17 de abril de 2006

PETRA (JORDANIA)






Estoy seguro de que mil veces recorrieras el desfiladero (siq) de entrada a Petra, mil veces te sorprendería. Llegas a un punto, tras una curva de este kilómetro de pasillo de piedra
esculpido por el agua y los siglos, en el que empieza a abrirse la luz y aparece la presencia
humana en forma de piedra, destrozada con delicadeza y paciencia para trasformarla en piedra
tallada y culta que permanezca por los siglos revelando misterios de una civilización
absolutamente impresionante. Hay obras que permiten que tu vista se adapte poco a poco
a su belleza, pero la fachada del templo de Khazneh aparece de repente sin avisar y solo el
silencio la describe con justicia. Ni una sola palabra.
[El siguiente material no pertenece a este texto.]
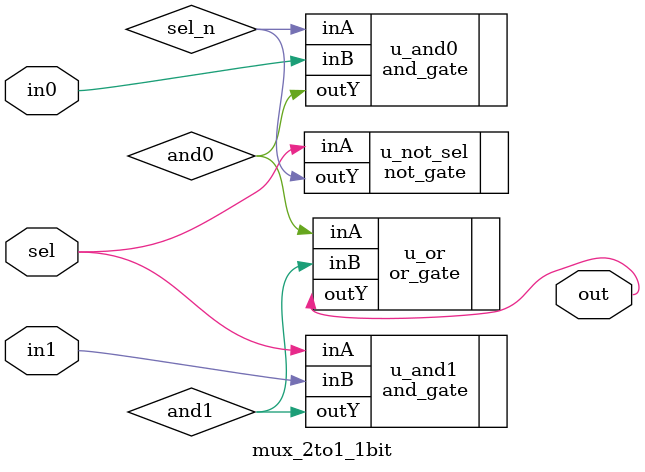
<source format=sv>

module mux_2to1_1bit (
    input  logic in0,   // Input 0
    input  logic in1,   // Input 1  
    input  logic sel,   // Select signal
    output logic out    // Output
);
    // Intermediate signals for clarity
    logic sel_n;        // Inverted select
    logic and0, and1;   // AND gate outputs
    
    // Invert select signal
    not_gate u_not_sel (.inA(sel), .outY(sel_n));
    
    // AND gates for each input path
    and_gate u_and0 (.inA(sel_n), .inB(in0), .outY(and0));
    and_gate u_and1 (.inA(sel), .inB(in1), .outY(and1));
    
    // OR gate to combine paths
    or_gate u_or (.inA(and0), .inB(and1), .outY(out));

endmodule
</source>
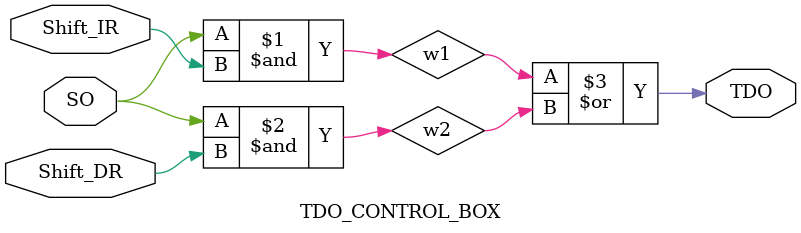
<source format=v>
  module TDO_CONTROL_BOX(input Shift_IR,SO,Shift_DR,
output TDO);

wire w1,w2;

    and g1(w1,SO,Shift_IR);
    and g2(w2,SO,Shift_DR);
or g3(TDO,w1,w2);

endmodule

</source>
El otro gran tesoro es el Monasterio, de difícil acceso para los no caminadores. Yo opté por montar un burro para ganar tiempo y porque me cayó simpático, y aunque mis piernas llegaron descansadas, la próxima vez prometo subir a pié, mis brazos quedaron agotados por la tensión
con que me asía a la cuerda que ataba la manta que hacia de silla cada vez que el burro
patinaba por las escaleras o las resbaladizas y empinadas rocas.
Pero valió la pena, y aunque los ojos ya se habían acostumbrado a las maravillas y la sorpresa
ya era esperada, nadie puede describirte lo que se siente si no tu mismo sentado enfrente admirándolo.
Del resto de Petra necesitaría muchas líneas para describirla, todo el conjunto te traslada a sentirte Nabateo por unos días y soñar que vives entre mercaderes y beduinos de paso por esta ruta de la seda, del incienso, del té, de la plata, del agua, de la vida del desierto.